Spring rains allowed the full development of the vine, even though the drier-than-usual winter did not entirely replenished the soil’s water reserves. The frequent showers also provided us a few scares with respect to our younger, more vigorous vines, where containing mildew while remaining true to our commitment to organic farming was challenging.
But as of mid-June, a dream summer arrived. The warm, dry days were accompanied by cool nights, which helped trigger early-on the maturation cycle. The lack of rain coupled with the soil’s limited water reserves restrained the vines; berries remained small in size and clusters were loose – the result was concentrated and colorful grapes.
The loose clusters not only guaranteed a healthy back season since the air can circulate between the grapes (avoiding rot problems); they also helped the skins to homogenously ripen to an intense color since the sun’s light reached every part of the clusters. The result are wines of deep color.

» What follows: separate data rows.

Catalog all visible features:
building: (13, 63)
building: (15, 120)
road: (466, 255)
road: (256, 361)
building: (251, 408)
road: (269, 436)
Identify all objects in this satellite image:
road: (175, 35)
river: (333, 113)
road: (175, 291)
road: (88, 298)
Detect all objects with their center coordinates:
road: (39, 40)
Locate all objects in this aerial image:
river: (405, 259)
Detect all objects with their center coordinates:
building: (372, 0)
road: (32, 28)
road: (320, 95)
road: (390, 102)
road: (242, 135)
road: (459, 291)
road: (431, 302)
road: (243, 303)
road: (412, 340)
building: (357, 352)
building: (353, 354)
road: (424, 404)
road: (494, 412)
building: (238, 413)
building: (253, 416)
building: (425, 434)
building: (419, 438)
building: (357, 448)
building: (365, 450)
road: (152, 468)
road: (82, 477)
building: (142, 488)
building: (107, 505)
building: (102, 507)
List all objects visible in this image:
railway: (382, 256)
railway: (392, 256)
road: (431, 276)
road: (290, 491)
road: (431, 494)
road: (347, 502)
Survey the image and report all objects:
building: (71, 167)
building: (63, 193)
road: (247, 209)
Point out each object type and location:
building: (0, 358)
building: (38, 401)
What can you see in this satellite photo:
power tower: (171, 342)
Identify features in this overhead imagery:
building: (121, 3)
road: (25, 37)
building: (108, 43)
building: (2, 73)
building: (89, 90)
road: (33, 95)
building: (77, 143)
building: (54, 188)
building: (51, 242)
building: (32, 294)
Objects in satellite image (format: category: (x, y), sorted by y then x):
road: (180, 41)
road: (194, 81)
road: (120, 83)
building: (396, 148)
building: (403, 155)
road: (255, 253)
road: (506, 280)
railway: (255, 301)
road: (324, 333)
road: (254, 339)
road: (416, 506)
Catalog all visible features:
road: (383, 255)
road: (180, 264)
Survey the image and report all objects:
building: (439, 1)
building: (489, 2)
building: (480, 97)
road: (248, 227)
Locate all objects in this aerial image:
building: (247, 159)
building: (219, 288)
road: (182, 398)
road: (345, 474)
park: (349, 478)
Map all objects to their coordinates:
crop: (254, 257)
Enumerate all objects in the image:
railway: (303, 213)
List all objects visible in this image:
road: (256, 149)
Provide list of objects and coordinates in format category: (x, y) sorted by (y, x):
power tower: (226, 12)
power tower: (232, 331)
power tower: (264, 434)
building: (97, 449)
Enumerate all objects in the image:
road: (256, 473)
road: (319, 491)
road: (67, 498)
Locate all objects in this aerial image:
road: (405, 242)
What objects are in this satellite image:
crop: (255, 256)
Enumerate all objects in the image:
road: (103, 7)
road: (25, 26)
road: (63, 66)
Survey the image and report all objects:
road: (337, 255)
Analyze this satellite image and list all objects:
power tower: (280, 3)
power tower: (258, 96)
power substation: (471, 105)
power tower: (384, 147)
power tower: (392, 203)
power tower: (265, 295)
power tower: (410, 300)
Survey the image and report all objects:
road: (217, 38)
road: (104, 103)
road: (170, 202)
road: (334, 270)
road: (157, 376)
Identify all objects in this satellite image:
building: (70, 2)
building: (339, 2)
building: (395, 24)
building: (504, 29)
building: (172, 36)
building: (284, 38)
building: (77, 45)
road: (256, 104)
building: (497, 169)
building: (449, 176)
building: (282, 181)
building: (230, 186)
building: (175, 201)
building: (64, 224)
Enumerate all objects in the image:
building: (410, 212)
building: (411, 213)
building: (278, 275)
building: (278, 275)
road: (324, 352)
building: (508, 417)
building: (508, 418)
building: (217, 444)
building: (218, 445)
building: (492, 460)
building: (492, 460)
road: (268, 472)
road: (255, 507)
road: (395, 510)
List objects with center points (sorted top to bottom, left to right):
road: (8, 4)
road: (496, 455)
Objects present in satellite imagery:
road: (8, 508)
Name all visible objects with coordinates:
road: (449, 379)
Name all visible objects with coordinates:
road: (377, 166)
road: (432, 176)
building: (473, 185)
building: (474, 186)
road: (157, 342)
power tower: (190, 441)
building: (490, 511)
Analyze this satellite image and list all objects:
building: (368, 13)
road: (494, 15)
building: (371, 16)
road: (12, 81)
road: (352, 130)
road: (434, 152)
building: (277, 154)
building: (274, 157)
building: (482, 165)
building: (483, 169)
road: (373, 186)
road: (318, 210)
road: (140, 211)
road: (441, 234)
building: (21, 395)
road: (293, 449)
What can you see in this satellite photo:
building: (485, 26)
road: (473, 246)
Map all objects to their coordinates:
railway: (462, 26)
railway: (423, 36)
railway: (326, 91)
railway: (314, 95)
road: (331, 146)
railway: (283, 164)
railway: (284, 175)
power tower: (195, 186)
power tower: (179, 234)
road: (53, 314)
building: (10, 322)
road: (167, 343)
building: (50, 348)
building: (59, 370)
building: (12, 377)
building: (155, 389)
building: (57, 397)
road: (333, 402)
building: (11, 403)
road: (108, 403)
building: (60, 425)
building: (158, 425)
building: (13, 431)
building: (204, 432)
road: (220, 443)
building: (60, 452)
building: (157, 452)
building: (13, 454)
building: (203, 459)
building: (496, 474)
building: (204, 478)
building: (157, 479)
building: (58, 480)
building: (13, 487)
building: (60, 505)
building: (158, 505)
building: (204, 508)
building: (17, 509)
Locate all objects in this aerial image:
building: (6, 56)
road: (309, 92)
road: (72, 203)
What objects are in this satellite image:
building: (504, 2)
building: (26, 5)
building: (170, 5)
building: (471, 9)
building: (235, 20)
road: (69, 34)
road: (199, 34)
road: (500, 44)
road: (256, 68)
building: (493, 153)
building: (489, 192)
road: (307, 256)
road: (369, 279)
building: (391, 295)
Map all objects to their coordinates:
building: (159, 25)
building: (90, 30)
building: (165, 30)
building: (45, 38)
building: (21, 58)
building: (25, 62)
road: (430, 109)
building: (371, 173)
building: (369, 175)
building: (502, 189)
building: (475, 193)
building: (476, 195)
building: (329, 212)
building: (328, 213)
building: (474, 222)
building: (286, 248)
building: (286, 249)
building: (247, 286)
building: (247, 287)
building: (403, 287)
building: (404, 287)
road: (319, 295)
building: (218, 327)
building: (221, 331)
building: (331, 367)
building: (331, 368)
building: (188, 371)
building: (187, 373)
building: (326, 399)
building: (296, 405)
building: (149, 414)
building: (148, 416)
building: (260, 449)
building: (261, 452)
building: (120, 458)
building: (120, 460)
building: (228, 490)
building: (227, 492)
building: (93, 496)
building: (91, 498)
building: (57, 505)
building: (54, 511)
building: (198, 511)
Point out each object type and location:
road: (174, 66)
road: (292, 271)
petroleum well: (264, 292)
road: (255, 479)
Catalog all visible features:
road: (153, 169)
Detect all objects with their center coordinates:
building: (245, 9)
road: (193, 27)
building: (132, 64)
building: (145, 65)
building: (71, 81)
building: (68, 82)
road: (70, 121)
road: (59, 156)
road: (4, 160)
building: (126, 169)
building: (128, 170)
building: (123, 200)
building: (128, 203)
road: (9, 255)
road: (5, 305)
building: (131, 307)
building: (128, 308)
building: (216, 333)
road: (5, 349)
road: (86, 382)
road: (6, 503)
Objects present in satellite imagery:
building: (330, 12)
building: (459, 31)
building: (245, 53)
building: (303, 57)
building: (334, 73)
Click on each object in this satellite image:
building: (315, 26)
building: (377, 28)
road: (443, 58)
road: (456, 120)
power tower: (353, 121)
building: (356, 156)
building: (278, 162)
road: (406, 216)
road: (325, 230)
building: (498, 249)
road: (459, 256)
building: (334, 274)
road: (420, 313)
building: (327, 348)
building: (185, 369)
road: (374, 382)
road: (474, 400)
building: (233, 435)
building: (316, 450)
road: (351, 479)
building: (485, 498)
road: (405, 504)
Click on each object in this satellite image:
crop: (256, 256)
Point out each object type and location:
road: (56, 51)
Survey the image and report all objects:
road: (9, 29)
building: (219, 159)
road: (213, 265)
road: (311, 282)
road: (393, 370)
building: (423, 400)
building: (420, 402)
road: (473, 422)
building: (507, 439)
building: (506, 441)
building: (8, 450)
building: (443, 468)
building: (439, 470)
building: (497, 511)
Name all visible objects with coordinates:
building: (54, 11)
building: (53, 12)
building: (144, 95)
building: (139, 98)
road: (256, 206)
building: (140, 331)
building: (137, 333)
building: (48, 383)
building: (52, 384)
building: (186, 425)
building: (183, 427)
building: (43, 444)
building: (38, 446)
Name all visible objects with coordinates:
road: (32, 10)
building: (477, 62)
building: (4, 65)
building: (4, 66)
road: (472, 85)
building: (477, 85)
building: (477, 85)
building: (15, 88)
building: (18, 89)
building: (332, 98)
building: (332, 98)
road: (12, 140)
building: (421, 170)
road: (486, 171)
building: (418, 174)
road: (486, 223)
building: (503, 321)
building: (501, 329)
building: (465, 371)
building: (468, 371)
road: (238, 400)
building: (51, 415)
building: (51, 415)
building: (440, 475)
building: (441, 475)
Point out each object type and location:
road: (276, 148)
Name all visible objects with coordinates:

The harvest took place in two parts. From late August to September 14th for all the early-ripening plots (usually the older, low-yield vines) and then again from September 23rd til October 6th for the later ripening varietals. In between a couple of thunderstorms mid-September watered thirsty vines, and we waited a good ten days for the dilution we perceived in the grapes to dissipate before resuming harvest.
Today, the wines are still unfinished, but we are impressed by the quality of the juice, rich and balanced with plenty of fruit. The native yeast fermentations in whites proved very interesting once again, offering complex aromatics, a creamy mouthfeel and impressive length.
The reds are highly concentrated, deeply colored, generous and with fine-grained tannins. The extractions this year were more like infusions – we reduced interventions this harvest to better accompany the exceptional richness of the grapes. Our use of whole cluster (fermentation with both berries and stems) gives us more depth, complexity and freshness, and reveals an approach that seems well suited to our terroirs.